The Embryo Thing
I meant to write earlier in the week on the final decision around Natalie Evans' attempts to use her frozen embryos. This case feels like it's been coming up in the news at its various stages forever, and given that it's actually been five-plus years, in news terms, it actually has been. I know this is going to make me sound horribly unsympathetic, but she really needed to get over it years ago. Five years looks dangerously obsessive to me, and five years' effort to produce a child who will have to be told categorically that it wasn't wanted by one of its parents also pushes things into the realms of plain old cruelty.
I daresay that people will say that it's important to her that she has a child that's really her own, and maybe that's so overriding an instinct in some people that it warrants this saga. But really, if she'd applied to adopt a child in the first place and been accepted, she could have had five years of happy parenthood by now. If she applies at this stage I'd actually like to think that the obsession and the tendency to cruelty would stop her being accepted.
April 16th, 2007 - 13:08
I am sorry but I really cannot agree with you at all. Your ‘five year’ argument is fallacious, because it’s usually about the length of time a full course of infertility treatment from mild drugs to a second or third course of IVF takes, especially if you add in the further two years before a referral for infertility happens.
She wasn’t wanting some theoretical child or demanding her ex provide sperm to fertilise donor eggs. these were already fertilised and frozen, which must have required some thought and planning before then. And obviously the father wanted the child (ren) then, else he wouldn’t have produced the sperm. Lots of children grow up unwanted by a father who walks away. I’m not saying it’s ideal but it’s common.
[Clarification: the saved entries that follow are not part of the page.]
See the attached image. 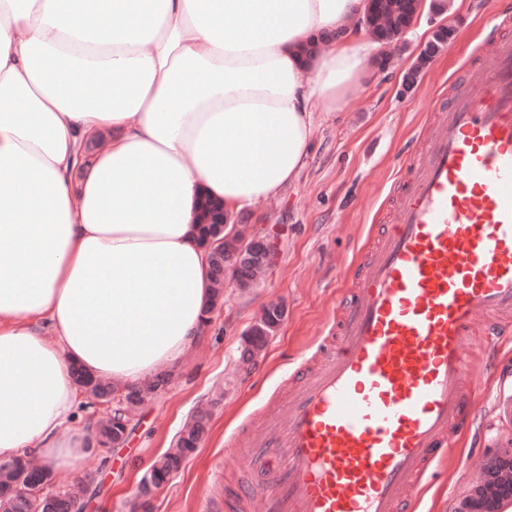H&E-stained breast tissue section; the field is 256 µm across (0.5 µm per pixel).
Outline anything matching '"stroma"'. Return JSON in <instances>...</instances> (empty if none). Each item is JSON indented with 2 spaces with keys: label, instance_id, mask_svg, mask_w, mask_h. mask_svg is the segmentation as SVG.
I'll use <instances>...</instances> for the list:
<instances>
[{
  "label": "stroma",
  "instance_id": "stroma-1",
  "mask_svg": "<svg viewBox=\"0 0 512 512\" xmlns=\"http://www.w3.org/2000/svg\"><path fill=\"white\" fill-rule=\"evenodd\" d=\"M500 7V0H449L455 33L408 90L404 78L433 27L431 14H423L401 36L396 66L370 69L359 95L342 111L317 113L312 152L296 182L242 216L249 225H287L276 267L249 288L226 282L222 307L211 314L180 373L135 412L124 447L89 449L80 471L55 473L50 493H67L93 472L98 480L83 496V512H133L142 476L204 403L212 410L205 440L148 508L225 512L224 487L232 480L224 469L228 438L271 406L296 360L316 351L337 298L349 287V268L405 175L403 162L418 132L496 24ZM272 303L284 304L286 317L261 348L250 349L244 333ZM469 374L490 389L471 395L473 424L449 445L413 512H460L477 482L467 456L489 460L512 452V335L492 347L477 343Z\"/></svg>",
  "mask_w": 512,
  "mask_h": 512
}]
</instances>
And legal processes especially where precedents are being set don’t tend to happen overnight (unless there is a compelling emergency reason for them to be expedited).
I don’t like it when men try to control a woman’s fertility. A right to choose must work both ways – or are you anti-abortion, too?
April 17th, 2007 - 15:17
I’m not remotely anti-abortion Gert, and I’m incredibly strongly against any attempt by men (as a gender) to control women’s fertility.
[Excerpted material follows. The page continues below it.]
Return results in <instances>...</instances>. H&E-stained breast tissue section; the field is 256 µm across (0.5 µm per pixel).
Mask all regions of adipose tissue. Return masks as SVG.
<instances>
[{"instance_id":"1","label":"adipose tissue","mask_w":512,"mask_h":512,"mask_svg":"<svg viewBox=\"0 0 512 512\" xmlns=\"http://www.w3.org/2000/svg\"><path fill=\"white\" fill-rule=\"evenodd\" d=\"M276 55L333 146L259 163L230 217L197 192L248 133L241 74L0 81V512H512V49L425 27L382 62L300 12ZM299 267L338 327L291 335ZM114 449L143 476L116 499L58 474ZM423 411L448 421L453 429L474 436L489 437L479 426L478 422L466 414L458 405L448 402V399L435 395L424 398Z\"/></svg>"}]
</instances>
I’m one of those people whose real father walked away from them before they were born, and as far as this case is concerned, my viewpoint is obviously affected by that – I’d rather no child ever had to be told that they weren’t wanted by one or both of their parents. But at least in most cases no one goes into a pregnacy *knowing* that they’ll one day have to tell their child that.
Fair enough I exagerrated over the five years of adoptive bliss, but I stand by the two key points I made;
1) That deliberately embarking upon a pregnacy to give birth to a child who will know that one of their parents didn’t want them is unnecessarily cruel given the possibility of taking on the care of another unwanted child and helping it feel wanted, and
2) She’s exhibiting what looks (to me) like obsessive behaviour in dragging on this case for five years.
May 9th, 2007 - 18:50
I agree with point 2. However, I think that a man gives up any claim to his sperm the second it leaves his body and the gentleman in question is being almost as obsessive as the lady.
Point 1 is very well made but who is to say that she wasn’t going to bring a father figure into the mix so that said offspring is raised by two loving parents?
I’d chose a life of uncertain parentage over no life at all and think that she should have been allowed to try to have the children.
Having said all of that, there are millions of unloved children in the world and this obsession with biological parenting is downright stupid.
I’m totally pro-choice by the way.
No doubt it’s an interesting case as it can be cut and re-cut just about any way you want.